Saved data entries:
========================
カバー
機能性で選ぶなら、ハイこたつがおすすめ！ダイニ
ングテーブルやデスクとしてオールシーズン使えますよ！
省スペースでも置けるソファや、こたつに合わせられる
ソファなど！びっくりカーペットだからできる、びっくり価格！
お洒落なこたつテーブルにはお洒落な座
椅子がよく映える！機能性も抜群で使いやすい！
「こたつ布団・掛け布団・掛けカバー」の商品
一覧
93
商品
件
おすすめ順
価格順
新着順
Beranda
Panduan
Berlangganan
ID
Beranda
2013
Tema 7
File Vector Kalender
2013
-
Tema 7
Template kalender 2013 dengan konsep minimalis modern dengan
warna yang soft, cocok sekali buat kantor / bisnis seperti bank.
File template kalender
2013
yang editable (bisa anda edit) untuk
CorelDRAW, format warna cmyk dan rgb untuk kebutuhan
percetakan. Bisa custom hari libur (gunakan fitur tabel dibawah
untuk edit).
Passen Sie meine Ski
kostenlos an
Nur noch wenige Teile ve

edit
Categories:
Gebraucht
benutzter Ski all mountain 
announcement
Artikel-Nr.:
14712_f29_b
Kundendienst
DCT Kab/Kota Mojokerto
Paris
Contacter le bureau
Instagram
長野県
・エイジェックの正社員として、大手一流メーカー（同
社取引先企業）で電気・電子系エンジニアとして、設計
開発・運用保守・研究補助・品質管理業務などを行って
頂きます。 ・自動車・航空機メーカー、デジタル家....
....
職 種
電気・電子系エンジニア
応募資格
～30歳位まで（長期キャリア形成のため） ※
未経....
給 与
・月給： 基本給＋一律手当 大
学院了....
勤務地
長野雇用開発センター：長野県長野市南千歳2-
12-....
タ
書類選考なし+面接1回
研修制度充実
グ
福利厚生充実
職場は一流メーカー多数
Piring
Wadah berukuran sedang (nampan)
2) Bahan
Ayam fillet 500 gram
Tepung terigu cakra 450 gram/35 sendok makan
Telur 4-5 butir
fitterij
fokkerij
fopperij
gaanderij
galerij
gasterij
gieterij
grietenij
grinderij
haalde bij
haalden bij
========================
Repeat every line of the records above, character for character, with no changes.

Result of the task
カバー
機能性で選ぶなら、ハイこたつがおすすめ！ダイニ
ングテーブルやデスクとしてオールシーズン使えますよ！
省スペースでも置けるソファや、こたつに合わせられる
ソファなど！びっくりカーペットだからできる、びっくり価格！
お洒落なこたつテーブルにはお洒落な座
椅子がよく映える！機能性も抜群で使いやすい！
「こたつ布団・掛け布団・掛けカバー」の商品
一覧
93
商品
件
おすすめ順
価格順
新着順
Beranda
Panduan
Berlangganan
ID
Beranda
2013
Tema 7
File Vector Kalender
2013
-
Tema 7
Template kalender 2013 dengan konsep minimalis modern dengan
warna yang soft, cocok sekali buat kantor / bisnis seperti bank.
File template kalender
2013
yang editable (bisa anda edit) untuk
CorelDRAW, format warna cmyk dan rgb untuk kebutuhan
percetakan. Bisa custom hari libur (gunakan fitur tabel dibawah
untuk edit).
Passen Sie meine Ski
kostenlos an
Nur noch wenige Teile ve

edit
Categories:
Gebraucht
benutzter Ski all mountain 
announcement
Artikel-Nr.:
14712_f29_b
Kundendienst
DCT Kab/Kota Mojokerto
Paris
Contacter le bureau
Instagram
長野県
・エイジェックの正社員として、大手一流メーカー（同
社取引先企業）で電気・電子系エンジニアとして、設計
開発・運用保守・研究補助・品質管理業務などを行って
頂きます。 ・自動車・航空機メーカー、デジタル家....
....
職 種
電気・電子系エンジニア
応募資格
～30歳位まで（長期キャリア形成のため） ※
未経....
給 与
・月給： 基本給＋一律手当 大
学院了....
勤務地
長野雇用開発センター：長野県長野市南千歳2-
12-....
タ
書類選考なし+面接1回
研修制度充実
グ
福利厚生充実
職場は一流メーカー多数
Piring
Wadah berukuran sedang (nampan)
2) Bahan
Ayam fillet 500 gram
Tepung terigu cakra 450 gram/35 sendok makan
Telur 4-5 butir
fitterij
fokkerij
fopperij
gaanderij
galerij
gasterij
gieterij
grietenij
grinderij
haalde bij
haalden bij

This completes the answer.